Lemmatized Words: ['grows', 'leaf', 'fairly', 'cat', 'trouble', 'running', 'friendship', 'easily', 'wa', 'relational', 'ha']
Lemmatized Words with POS=Noun: ['grows', 'leaf', 'fairly', 'cat', 'trouble', 'running', 'friendship', 'easily', 'wa', 'relational', 'ha']
Lemmatized Words with POS=Verb: ['grow', 'leave', 'fairly', 'cat', 'trouble', 'run', 'friendships', 'easily', 'be', 'relational', 'have']

Example:
Difference in lemmatization with POS for 'leaves': leaf(with POS=Noun), leave(with POS=Verb)

Lemmatized Corpus(Partially Displayed) - 
Fellow-Citizens of the Senate and of the House of Representatives: Among the vicissitude incident to life no event could have filled me with greater anxiety than that of which the notification wa transmitted by your order, and received on the 14th day of the present month . On the one hand, I wa summoned by my Country, whose voice I can never hear but with veneration and love, from a retreat which I had chosen with the fondest predilection, and, in

**Question:** Give example of two words which have same stem but different lemma? Show the stem and lemma of both words in the code below 



**Answer here:** Two suitable words can be "leaving" and "leaves".

In [6]:
#TODO
# Write code to print the stem and lemma of both your words
w1 = "leaving"
w2 = "leaves"

lmw1 = lemmatizer.lemmatize(w1)
lmw2 = lemmatizer.lemmatize(w2, pos="a")
psw1 = ps.stem(w1)
psw2 = ps.stem(w2)

print("Original words:   {}, {}".format(w1, w2))
print("Lemmatized words: {}, {}".format(lmw1, lmw2))
print("Stemmed words:    {}, {}".format(psw1, psw2))

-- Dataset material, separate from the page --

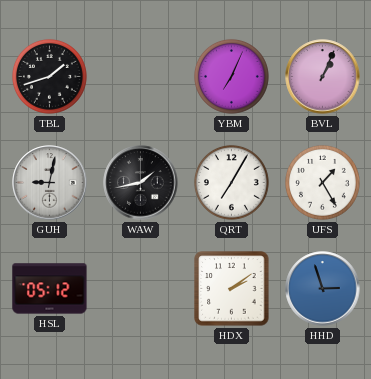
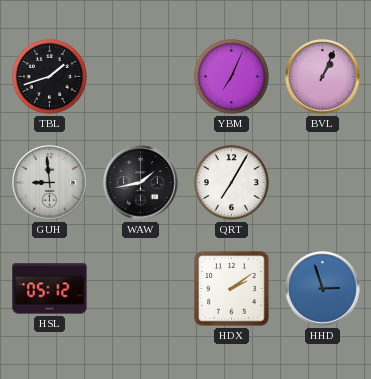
GUH: 9:02 -> 8:59
UFS: 1:25 -> none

Original words:   leaving, leaves
Lemmatized words: leaving, leaves
Stemmed words:    leav, leav


**Question:** Write a comparison between stemming and lemmatization?

**Answer here:** Stemming process only consists of rule-based algorithms for removal of prefix/suffux of a word and it doesn't take into account the word morphology or the tense of the word in the text. Lemmatization makes use of morphological analysis and a word vocabulary for removing suffix/prefix of words and tries to conserve the meaning of the word. (Similar to how "leaving" and "leaves" both were stemmed to "leav", which is a shorter version but not an actual word, while lemmatization retains the original words to conserve the sematic correctness.)